Work to complete: Please return everything in the passage on gossip from "Over a hundred" down to "malicious, derogatory information.", copied word for word.

Page extract:

+ + + +

Linguistically, the rabbis picked up on the title of this week's parsha - metzora, which often means leper - and tied it into the Hebrew word for one who gossips, motzi shem ra. In the Midrash Leviticus Rabbah, tzaraat is seen as a form of punishment for those who engage in gossip - because like tzaraat, gossip is highly contagious. The rabbis bring various proof texts, including references to our great leaders Miriam and Moses, to show how even they were afflicted after they spoke ill of others. In this parsha, I think the midrashic interpretation linking tzaraat and gossip is an attempt to raise a red flag to the terrible damage that gossip can cause to individuals, families and institutions. A person's life can be destroyed in one moment because of a remark, a false report, because of lashon hara.

For example, in 1984, in the United States, then Secretary of Labor Raymond Donovan was indicted by the Bronx, NY District Attorney, charged with grand larceny and falsifying documents in connection with work that his former company did with the New York Transit Authority. Two and a half years later, after he was acquitted of all charges, he remarked, "Which office do I go to to get my reputation back?" Donovan's words illustrate the quandary that our society faces. In our pursuit of information and truth, whether in the courtroom, newspapers, the internet, the Jewish community or in our homes and offices, we often leave the parties who are the object of our attention feeling aggrieved , with reputations damaged, even in cases where the party has done no wrong.

Over a hundred years ago Rabbi Yisrael Meir Kagan was worried about the power of language, and our everyday speech in which we deliberately pass on derogatory information, whether true or not. In response to what he saw as the proliferation of damaging and, therefore, forbidden speech in his Eastern European Jewish community, he published a book called Chofetz Chaim. He classified three types of forbidden speech: lashon hara, truthful but derogatory and damaging information or statements made to another; rechilut: reporting and peddling to someone what others have said or done against that person which, even if not derogatory, can cause ill will and animosity; and the third category, motzi shem ra, slander: repeating false (or even partially false), malicious, derogatory information.

+ + + +

Dataset extract:
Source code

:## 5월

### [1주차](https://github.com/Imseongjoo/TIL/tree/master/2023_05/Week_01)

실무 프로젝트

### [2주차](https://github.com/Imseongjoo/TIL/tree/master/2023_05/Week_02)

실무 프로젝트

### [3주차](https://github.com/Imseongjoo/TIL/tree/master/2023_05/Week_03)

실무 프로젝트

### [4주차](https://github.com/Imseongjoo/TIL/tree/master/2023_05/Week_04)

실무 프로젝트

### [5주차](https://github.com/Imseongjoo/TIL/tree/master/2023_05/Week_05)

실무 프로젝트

+ + + +

Finished exercise:
Over a hundred years ago Rabbi Yisrael Meir Kagan was worried about the power of language, and our everyday speech in which we deliberately pass on derogatory information, whether true or not. In response to what he saw as the proliferation of damaging and, therefore, forbidden speech in his Eastern European Jewish community, he published a book called Chofetz Chaim. He classified three types of forbidden speech: lashon hara, truthful but derogatory and damaging information or statements made to another; rechilut: reporting and peddling to someone what others have said or done against that person which, even if not derogatory, can cause ill will and animosity; and the third category, motzi shem ra, slander: repeating false (or even partially false), malicious, derogatory information.